Anyway, really proud of myself for these past 2 weeks. Refusing to give in to peer pressure and just keep to myself and have my own time. I feel like I got used to being alone again so now I'm more efficient when using my time cause I'm not spending half of my time thinking about how to entertain my friends. And also, this period let me see clearly who are those who truly care, who are those who don't. I'm not someone you look for when you have no one. I will be here if you need me but don't ever take me for granted. I had enough people who did that to me and tore me down.

Hall life has been fine. So has all my CCAs, I don't regret joining any of them except for their lapsup timing. Like man, CCA from 7pm to 12am. I died. But yea I truly enjoyed my time there. (:

"Something will happen eventually. I'm scared but I'm enjoying right now too much."


My Ensemble People. HAHA source of joy every mon, wed and fri.


Street Jazz at RHdance. Thank god for RHdance, if not I prolly would stop dancing totally

I miss being confident in what I love to do.

Saturday, September 3, 2016

To give it up or not?

Something that I have always done in my life, it has been part of my life since I was little. It played such an powerful role when I was searching for my identity in this world, it played such a significant role when I was shaped into the person I am now, it played such an important role when I was going through tough times. It was the good and bad in my life. It let me taste the sweetest feeling of accomplishment and success, it let me feel the simple and innocence of pure bliss and genuine relationship. At the same time, it also fed my inner demons and my crave for perfection physically, it broke me down several times and made me feel like shit many times too.

To give dance up, it has never been my consideration even when things were tough. But recently, something changed, I find myself thinking if I should just give dance up as a whole. No doubt, it is such a big part in my life. But I started thinking if I'm good enough for dance, if dance was not going to be my obstacle to achieving my goals in life, if dance was going to break me more than it was going to help me. I still love dance, maybe even more than when I was young, but I have been failing dance so much recently.

I find myself naturally leaning towards any showcase or performances I can join just cause I can do what I enjoy doing.

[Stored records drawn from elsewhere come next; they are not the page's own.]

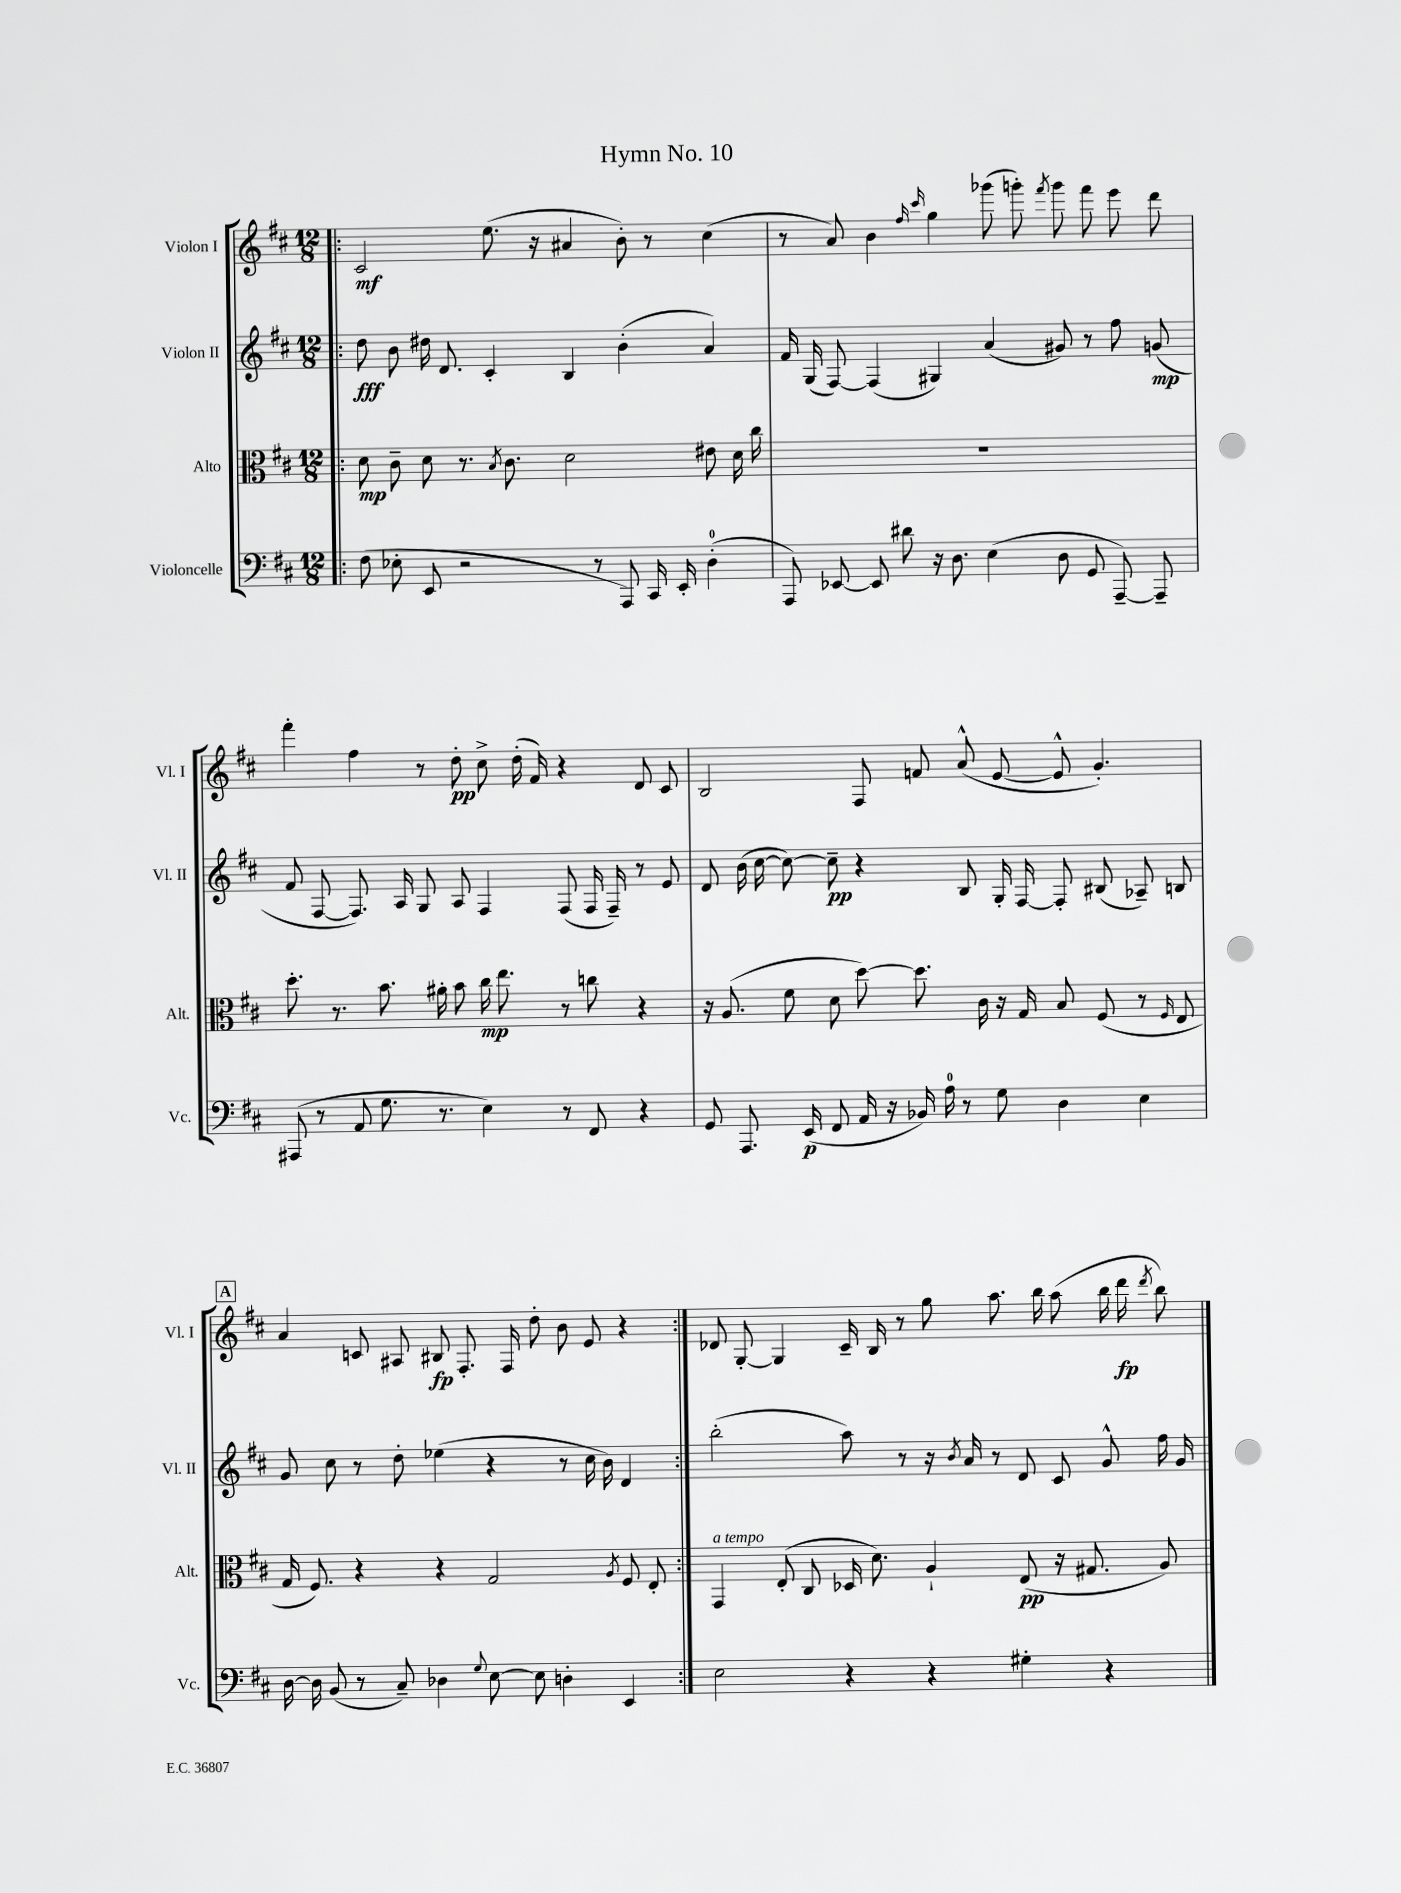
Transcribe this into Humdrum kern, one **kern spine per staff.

**kern	**kern	**kern	**kern
*staff4	*staff3	*staff2	*staff1
*clefF4	*clefC3	*clefG2	*clefG2
*k[f#c#]	*k[f#c#]	*k[f#c#]	*k[f#c#]
*M12/8	*M12/8	*M12/8	*M12/8
=!|:	=!|:	=!|:	=!|:
(8F#	8d	8dd	2c#
8E-'	8c#~	8b	.
8EE	8d	16dd#	.
.	.	8.d	.
2r	8.r	.	.
.	.	4c#'	(8.ee
.	8qB	.	.
.	8.c#	.	.
.	.	.	16r
.	2d	4B	4a#
8r	.	.	.
8AAA)	.	(4b'	8b')
16CC#	.	.	8r
16EE'	.	.	.
(4D'	8e#	4a)	(4cc#
.	16d	.	.
.	16cc#	.	.
=	=	=	=
8AAA)	1.r	16f#	8r
.	.	(16G	.
[8EE-	.	[8F#)	8a)
8EE-]	.	(4F#]	4b
8d#	.	.	.
.	.	.	16qqff#
.	.	.	16qqccc#
16r	.	4G#)	4gg
8.D	.	.	.
(4E	.	(4a	(8ggg-
.	.	.	8ggg')
.	.	.	8qfff#
8D	.	8g#)	8ggg
8GG	.	8r	8fff#
[8AAA~)	.	8ff#	8eee
8AAA~]	.	(8g	8ddd
=	=	=	=
(8AAA#	8.dd'	8f#	4fff#'
8r	.	[8F#	.
.	8.r	.	.
8AA	.	8.F#])	4ff#
8.G	8.b	.	.
.	.	16A	.
.	.	8G	8r
8.r	16a#'	.	.
.	8b	8A	8dd'
4E)	16cc#	4F#	8cc#^
.	8.ee	.	.
.	.	.	(16dd'
.	.	.	16f#)
8r	8r	(8F#	4r
8FF#	8cc	16F#	.
.	.	16F#~)	.
4r	4r	8r	8d
.	.	8e	8c#
=	=	=	=
8GG	16r	8d	2B
.	(8.A	.	.
8.AAA	.	(16b	.
.	.	[16cc#	.
.	8f#	8cc#_)	.
(16EE	.	.	.
8FF#	8d	8cc#~]	.
16AA	[8dd)	4r	8F#
16r	.	.	.
16BB-)	8.dd]	.	8f
16A	.	.	.
8r	.	8B	(8a^^
.	16c#	.	.
8G	16r	16G'	[8e
.	16G	[16F#	.
4D	8B	8F#']	8e^^]
.	(8F#	(8B#	4.g')
4E	8r	8A-~)	.
.	16qqF#	.	.
.	8E	8B	.
=	=	=	=
[16D	16G	8g	4a
16D]	8.F#)	.	.
(8BB	.	8cc#	.
8r	4r	8r	8c
8C#~)	.	8dd'	8A#
4D-	4r	(4ee-	8B#
.	.	.	8.F#'
8qqG	.	.	.
[8E	2G	4r	.
.	.	.	16F#
8E]	.	.	8dd'
4D'	.	8r	8b
.	.	16cc#	8e
.	.	16b)	.
.	8qA	.	.
4EE	8F#	4d	4r
.	8E'	.	.
=:|!	=:|!	=:|!	=:|!
2E	4GG	(2bb'	8d-
.	.	.	[8G'
.	(8E'	.	4G]
.	8C#	.	.
4r	16D-	8aa)	16c#~
.	8.d)	.	16B
.	.	8r	8r
4r	4A`	16r	8gg
.	.	8qb	.
.	.	16a	.
.	.	8r	8.aa
4G#'	(8E	8d	.
.	.	.	16bb
.	16r	8c#	(8aa
.	8.G#	.	.
4r	.	8g^^	16bb
.	.	.	16ddd
.	.	.	8qddd
.	8A)	16ff#	8bb)
.	.	16g	.
==	==	==	==
*-	*-	*-	*-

But maybe it is my super high expectation of myself, or it is my really lacking body, I find myself shaking my head at myself when I watch myself dance. With all the auditions and dancing going on now, I have been told time to time again that I'm not good enough. I know people are probably just going to roll their eyes at me and tell me I don't need these shit to prove that I'm good in dance. But when you dance, the only affirmation that you can ever get are these. I look at the people around doing well in dance and yes, somehow I'm always surrounded by people who can dance damn well and are doing very well with their dance pursuit.

It is really tough when I go back to my room, all by myself. My inner demons would flood in and tell me everything I did not do well that day and 90% of the things are dance-related. I didn't do this well today, I didn't last through the PT today etc. So many things I can criticise myself on and so many people I can compare myself to. While many compare themselves to make themselves feel better, there is me who compare myself to tell myself I'm not good enough. People have been telling me I'm a good dancer, very versatile and shit. But no, nothing shows.

Anyway, I have just been really stressed about all my commitments. It is so bad that I still want to go dance so much but because I'm too scared to fail to go try and fight for my opportunities that I missed out on so much. It is really sad to say but I'm genuinely thinking about whether I should just give all of these up. Whether I should give my soul a break and give it one less thing to suffer my brutal treatment. Can't believe I'm tearing up typing about this and talking about this.

"Can I really give all these up? Should I give all these up? Do I still have the right and ability to keep all these?"